(WHAT TO DO):
From the first line to the last, repeat the records exactly and skip the pictures.
** Opening AVAILABLE DATA block **
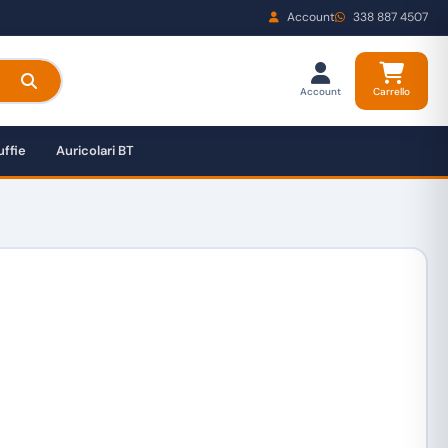
Account
338 887 4507
Account
Carrello
ffie
Auricolari BT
** Closing AVAILABLE DATA block **
(OUTPUT OF THE EXERCISE):
Account
338 887 4507
Account
Carrello
ffie
Auricolari BT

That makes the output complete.